The bank says research by ANZ Wealth and OnePath – the countrys largest KiwiSaver funds manager - estimates that under the current default settings about 191,0002 New Zealanders could potentially face a shortfall of $72,000 each in their final account balance, when they turn 65. This compares with the final balance an average member could experience after 40 years with an investment strategy that changes as the circumstances of their lives change.

This “life stages” investment strategy – sometimes called the 'Lifetimes Option (see box below) - gradually adjusts an investor’s fund allocation from growth-oriented assets to income-oriented assets, based on each individul’s length of time to the retirement age.

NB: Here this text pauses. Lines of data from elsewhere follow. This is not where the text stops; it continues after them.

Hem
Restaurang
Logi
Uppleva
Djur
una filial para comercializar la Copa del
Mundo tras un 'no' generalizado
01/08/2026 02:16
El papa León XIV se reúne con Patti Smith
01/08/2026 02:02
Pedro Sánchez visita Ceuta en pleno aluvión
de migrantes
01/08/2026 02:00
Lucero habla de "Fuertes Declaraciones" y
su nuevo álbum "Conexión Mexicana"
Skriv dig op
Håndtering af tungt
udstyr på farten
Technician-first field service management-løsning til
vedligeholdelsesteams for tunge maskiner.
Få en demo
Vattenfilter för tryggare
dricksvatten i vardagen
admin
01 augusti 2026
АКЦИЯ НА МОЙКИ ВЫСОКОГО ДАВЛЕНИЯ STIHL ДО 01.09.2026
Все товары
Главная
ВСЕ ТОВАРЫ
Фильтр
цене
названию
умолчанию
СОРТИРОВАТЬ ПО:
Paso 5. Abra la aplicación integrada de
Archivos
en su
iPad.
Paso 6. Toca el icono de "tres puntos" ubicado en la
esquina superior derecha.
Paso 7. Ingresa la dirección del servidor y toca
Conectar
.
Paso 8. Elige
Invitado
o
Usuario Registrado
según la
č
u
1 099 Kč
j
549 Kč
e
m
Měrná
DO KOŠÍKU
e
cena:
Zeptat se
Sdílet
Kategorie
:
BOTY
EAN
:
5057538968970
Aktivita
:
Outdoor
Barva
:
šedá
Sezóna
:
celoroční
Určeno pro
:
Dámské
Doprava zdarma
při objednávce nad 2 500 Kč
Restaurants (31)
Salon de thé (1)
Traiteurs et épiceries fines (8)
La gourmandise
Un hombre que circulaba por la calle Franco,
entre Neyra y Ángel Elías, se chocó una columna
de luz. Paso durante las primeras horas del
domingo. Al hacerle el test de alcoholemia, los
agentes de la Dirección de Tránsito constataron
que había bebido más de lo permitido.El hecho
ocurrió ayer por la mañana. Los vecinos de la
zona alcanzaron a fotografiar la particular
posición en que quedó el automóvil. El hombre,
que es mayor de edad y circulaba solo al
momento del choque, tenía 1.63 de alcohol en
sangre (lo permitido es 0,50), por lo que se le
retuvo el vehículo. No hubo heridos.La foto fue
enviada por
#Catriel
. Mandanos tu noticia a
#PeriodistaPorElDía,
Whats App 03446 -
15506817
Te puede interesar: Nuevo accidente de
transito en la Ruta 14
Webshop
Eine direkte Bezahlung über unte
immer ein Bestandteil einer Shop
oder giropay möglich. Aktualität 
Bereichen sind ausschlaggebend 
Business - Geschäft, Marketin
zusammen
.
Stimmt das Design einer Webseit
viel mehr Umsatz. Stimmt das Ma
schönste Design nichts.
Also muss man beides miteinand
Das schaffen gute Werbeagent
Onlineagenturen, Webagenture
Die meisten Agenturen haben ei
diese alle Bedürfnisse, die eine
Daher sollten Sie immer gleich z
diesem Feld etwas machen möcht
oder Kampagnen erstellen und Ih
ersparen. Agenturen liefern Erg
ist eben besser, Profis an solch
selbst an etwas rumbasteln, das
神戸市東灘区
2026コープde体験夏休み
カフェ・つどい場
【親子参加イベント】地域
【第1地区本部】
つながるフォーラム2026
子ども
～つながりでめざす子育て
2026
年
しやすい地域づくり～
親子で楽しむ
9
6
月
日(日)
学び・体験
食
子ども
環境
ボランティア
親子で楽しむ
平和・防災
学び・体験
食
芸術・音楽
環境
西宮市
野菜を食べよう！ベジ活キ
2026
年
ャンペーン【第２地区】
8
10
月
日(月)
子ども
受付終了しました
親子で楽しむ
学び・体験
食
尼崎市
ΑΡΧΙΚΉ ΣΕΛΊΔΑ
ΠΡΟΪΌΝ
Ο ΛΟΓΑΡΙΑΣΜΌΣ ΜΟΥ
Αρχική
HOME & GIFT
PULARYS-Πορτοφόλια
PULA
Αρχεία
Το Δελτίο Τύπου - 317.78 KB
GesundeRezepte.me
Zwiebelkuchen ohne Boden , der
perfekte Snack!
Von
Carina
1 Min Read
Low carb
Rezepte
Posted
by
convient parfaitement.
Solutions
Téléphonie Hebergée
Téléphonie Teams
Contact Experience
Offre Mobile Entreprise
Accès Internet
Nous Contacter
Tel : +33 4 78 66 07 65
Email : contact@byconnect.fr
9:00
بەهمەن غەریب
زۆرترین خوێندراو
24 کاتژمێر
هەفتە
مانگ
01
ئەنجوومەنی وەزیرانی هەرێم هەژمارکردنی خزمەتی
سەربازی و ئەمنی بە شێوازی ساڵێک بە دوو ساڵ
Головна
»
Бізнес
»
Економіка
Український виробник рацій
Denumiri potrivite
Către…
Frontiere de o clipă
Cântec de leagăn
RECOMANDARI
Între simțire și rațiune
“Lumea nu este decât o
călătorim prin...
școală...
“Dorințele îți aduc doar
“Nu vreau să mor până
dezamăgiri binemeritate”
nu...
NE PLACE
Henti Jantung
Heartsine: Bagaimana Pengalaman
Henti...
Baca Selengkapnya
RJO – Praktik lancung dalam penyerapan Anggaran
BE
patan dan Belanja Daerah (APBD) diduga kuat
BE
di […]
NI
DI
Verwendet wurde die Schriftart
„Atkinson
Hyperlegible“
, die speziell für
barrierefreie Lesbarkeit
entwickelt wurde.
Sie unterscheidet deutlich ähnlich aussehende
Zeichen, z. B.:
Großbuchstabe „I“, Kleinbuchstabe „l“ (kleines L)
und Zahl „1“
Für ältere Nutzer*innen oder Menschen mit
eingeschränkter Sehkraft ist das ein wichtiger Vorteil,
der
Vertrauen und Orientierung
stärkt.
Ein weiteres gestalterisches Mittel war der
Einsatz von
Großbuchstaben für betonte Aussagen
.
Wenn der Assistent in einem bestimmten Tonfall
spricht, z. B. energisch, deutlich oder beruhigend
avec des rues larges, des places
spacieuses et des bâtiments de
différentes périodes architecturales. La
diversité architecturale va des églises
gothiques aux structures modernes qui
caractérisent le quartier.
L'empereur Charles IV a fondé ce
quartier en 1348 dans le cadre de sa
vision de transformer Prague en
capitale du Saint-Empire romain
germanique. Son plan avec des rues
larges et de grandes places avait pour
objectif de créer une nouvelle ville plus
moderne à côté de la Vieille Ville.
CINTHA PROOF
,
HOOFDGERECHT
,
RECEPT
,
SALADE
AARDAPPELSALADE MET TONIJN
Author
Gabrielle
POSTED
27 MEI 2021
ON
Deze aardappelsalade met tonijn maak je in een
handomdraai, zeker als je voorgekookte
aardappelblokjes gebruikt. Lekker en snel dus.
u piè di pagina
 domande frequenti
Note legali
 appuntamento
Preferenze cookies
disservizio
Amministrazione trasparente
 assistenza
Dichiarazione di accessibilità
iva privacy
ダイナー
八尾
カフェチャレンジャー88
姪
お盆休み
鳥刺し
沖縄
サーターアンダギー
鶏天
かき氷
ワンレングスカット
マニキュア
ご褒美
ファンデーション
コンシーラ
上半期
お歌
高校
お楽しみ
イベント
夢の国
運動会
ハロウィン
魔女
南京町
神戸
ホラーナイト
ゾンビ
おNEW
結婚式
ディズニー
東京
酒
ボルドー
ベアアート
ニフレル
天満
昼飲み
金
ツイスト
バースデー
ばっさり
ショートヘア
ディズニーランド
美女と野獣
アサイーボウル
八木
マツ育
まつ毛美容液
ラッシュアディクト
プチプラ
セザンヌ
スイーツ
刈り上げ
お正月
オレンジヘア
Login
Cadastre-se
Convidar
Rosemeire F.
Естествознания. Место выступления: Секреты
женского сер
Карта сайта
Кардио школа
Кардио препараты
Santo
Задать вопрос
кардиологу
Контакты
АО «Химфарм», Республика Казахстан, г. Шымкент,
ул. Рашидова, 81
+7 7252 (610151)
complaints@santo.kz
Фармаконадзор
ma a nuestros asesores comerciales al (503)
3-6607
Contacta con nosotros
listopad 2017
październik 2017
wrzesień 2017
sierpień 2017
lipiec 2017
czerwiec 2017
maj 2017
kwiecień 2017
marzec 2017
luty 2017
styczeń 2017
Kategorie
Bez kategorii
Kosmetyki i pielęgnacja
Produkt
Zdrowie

ANZ Wealth Managing Director, John Body, said today that this ticking time bomb inside KiwiSaver was a $14 billion shortfall for current New Zealand savers and would continue to blow out as more people enrolled in the scheme in coming years.

“Our research demonstrates that over the long term, investors are likely to be significantly better off through the life stages approach than with the current default ‘conservative option,” Body said.

“A life stages approach tends to lift overall performance and moves investors to more defensive investments as they get closer to retirement.”

The ANZ KiwiSaver Scheme and the National Bank KiwiSaver Scheme already use the life stages investment fund selection as the default setting for people who do not select their own investment fund.

However, people who do not actively select their own scheme provider are put into one of six default schemes. Under the current terms and conditions for KiwiSaver default providers, new members are automatically defaulted into 'conservative investment funds, if they do not choose their own investment fund.

“Over the medium to longer term – and this is what the vast majority of retirement savings plans are designed for - conservative funds can seriously disadvantage the saver.”